#### Entries taken from a collection:
______________________________
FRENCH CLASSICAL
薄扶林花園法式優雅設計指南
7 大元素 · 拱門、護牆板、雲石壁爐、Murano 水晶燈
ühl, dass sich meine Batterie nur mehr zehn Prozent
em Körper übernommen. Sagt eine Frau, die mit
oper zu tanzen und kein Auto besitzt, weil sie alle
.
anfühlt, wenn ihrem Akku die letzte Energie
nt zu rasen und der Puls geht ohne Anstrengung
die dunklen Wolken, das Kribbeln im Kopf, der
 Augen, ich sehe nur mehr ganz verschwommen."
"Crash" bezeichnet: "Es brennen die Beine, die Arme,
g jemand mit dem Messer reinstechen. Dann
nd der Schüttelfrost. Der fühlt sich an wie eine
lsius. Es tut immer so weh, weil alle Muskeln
______________________________
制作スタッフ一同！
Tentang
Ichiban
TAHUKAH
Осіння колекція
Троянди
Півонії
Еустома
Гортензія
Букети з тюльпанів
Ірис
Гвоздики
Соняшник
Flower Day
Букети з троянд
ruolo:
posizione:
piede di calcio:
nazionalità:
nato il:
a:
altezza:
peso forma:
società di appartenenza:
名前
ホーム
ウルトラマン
______________________________
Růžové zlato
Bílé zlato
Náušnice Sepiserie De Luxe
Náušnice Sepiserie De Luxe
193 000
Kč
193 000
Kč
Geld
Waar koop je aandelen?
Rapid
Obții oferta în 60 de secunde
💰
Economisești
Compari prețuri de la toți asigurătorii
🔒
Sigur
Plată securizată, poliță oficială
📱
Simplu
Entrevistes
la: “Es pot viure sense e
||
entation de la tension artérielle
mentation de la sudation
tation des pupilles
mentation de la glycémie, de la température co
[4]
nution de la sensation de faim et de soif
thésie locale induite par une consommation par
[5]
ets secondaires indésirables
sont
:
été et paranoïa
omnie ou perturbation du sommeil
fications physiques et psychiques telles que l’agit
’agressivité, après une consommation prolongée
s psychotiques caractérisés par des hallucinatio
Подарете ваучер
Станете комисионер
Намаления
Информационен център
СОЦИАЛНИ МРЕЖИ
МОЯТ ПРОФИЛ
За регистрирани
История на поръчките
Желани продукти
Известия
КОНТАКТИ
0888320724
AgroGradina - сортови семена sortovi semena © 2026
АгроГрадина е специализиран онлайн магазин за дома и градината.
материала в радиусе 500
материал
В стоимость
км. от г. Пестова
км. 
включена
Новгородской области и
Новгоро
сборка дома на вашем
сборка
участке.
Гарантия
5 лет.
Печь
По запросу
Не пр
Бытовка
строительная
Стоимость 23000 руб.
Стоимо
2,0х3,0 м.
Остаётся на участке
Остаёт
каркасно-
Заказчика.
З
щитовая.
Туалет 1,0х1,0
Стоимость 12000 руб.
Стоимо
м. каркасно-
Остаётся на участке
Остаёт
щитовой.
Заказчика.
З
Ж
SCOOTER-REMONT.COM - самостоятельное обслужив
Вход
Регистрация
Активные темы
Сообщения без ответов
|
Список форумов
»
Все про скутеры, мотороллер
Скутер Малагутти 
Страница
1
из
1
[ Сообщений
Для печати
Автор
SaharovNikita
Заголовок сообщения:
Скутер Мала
______________________________
#### Exercise details:
In the entries above, identify every line with the word "weil". Copy those lines.

#### Response to the task:
oper zu tanzen und kein Auto besitzt, weil sie alle
lsius. Es tut immer so weh, weil alle Muskeln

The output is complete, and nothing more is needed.